Kina nodded slowly, running a finger along her wine glass like she could make it sing the way crystal glasses did. This one wasn’t crystal, of course.
“It’s hard creating an image for yourself when everyone is telling you who you are and who you should be,” she said.
I looked up at her. She said it like she knew what I was thinking, what I was feeling. She glanced at me before turning her eyes to the other diners, as if making eye contact was too intimate.
“I guess you do this a lot,” I said. “With it being your job and all.”
Kina shrugged. “I guess so. I don’t often get a client like you, though.”
It felt like she punched me in the gut. Why would she get clients that were so full of shit, so difficult?
“Clients who are so famous,” she said as if she knew what I was thinking. Maybe it showed on my face. “It’s a privilege for me after how hard I’ve worked.”
When I looked at her again, her face was gentle, her eyes smiling, and the tightness in my chest eased up a little. She wasn’t being rude or judging or condescending. She was being honest.

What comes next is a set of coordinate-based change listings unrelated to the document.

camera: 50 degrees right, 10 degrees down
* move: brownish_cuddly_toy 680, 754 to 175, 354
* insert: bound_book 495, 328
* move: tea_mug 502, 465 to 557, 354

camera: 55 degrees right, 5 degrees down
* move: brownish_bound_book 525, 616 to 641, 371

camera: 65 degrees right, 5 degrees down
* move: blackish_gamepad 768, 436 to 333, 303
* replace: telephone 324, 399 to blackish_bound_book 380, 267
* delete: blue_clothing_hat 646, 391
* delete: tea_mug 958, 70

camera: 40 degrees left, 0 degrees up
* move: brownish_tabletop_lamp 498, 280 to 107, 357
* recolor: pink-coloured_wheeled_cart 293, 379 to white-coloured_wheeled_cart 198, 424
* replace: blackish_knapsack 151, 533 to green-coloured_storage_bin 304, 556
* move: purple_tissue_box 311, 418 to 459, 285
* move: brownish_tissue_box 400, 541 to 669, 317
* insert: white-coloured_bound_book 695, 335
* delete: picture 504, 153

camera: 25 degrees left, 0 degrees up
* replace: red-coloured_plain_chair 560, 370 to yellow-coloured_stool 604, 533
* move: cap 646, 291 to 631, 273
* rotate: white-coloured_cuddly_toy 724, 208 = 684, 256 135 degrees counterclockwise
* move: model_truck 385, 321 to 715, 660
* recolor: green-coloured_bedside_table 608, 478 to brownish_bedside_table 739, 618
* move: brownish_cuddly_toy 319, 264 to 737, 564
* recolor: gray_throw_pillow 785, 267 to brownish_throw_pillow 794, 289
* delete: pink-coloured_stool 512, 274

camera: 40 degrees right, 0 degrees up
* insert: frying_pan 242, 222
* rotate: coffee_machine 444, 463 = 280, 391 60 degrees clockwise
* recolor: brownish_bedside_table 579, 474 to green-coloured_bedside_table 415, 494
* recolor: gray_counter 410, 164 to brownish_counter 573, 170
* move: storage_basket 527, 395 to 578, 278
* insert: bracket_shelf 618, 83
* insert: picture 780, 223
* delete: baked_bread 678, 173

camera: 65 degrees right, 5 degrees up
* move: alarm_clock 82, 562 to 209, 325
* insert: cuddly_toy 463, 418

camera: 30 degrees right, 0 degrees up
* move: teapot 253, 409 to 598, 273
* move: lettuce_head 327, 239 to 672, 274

“It was just all so different before I left,” I said.
I didn’t know why I was telling her everything, but it was easy to talk to her. And she made me feel like she was listening, really listening.
“Everything feels different when you’re just starting out and life is still ahead of you, lying at your feet.”
I nodded. That was what it was.
“I’m worried my career will come to an end, that my image will be the last of what they see of me,” I said, and only once the words left my mouth did I realize it was what I’d been feeling. “I don’t want to be remembered as the guy that got sued and suspended for assault.”
She shook her head. “We’ll take care of that,” she said.
She looked determined, and it was a sexy look on her. Her eyes were serious, her lips pursed lightly together. A breeze that came through the dining area ruffled her curls, and she was the most beautiful thing I’d ever seen.
Her lips were full but not too plump. Perfect. I remembered what it felt like to kiss her. I didn’t kiss women anymore if I could help it. I preferred fucking them without getting intimate in any way that mattered, but I had kissed Kina. In a bar bathroom, no less. I hadn’t felt like this since I’d decided to give up dating and just go for satisfying my carnal needs. She made me feel different… attached. It wasn’t a feeling I liked to give into, but it didn’t seem to want to leave any time soon.
“Tell me about you,” I said. “Your career as a PR manager is really taking off, I gather? I mean, it has to if you got someone like me.”
She chuckled, and it was a beautiful sound. I smiled back at her. I knew I was a cocky son of a bitch. I couldn’t help it.
“You are on a new level for me,” she said. Then she blushed, and it was the cutest thing ever. “Career wise, I mean. I’ve yet to find out if it’s a good or bad thing.”
“Touché,” I said, laughing. “I guess we’re both still wondering about that. I know I’m the most attractive client.”
She hesitated, obviously unsure of what to say. I shook my head before she could answer.
“It wasn’t a question; I was just saying.”
She laughed. “You’re something else, you know that?”
I nodded, glad that the ice was broken and we were moving away from the things that made me feel uncomfortable, like the kind of person she wouldn’t want to be with for good. Of course, it could never get that far.
I didn’t “get with” people like that anymore. I was done with relationships, with commitment. Besides, even if I wasn’t, she was my PR manager, and I was the guy on the team who needed someone to fix his image. She was not someone I should fuck again. We had the one time and that was it.
It would have to be strictly professional now, and that was how I was going to keep it. I was going to behave. Surely, I fucking remembered how to do that?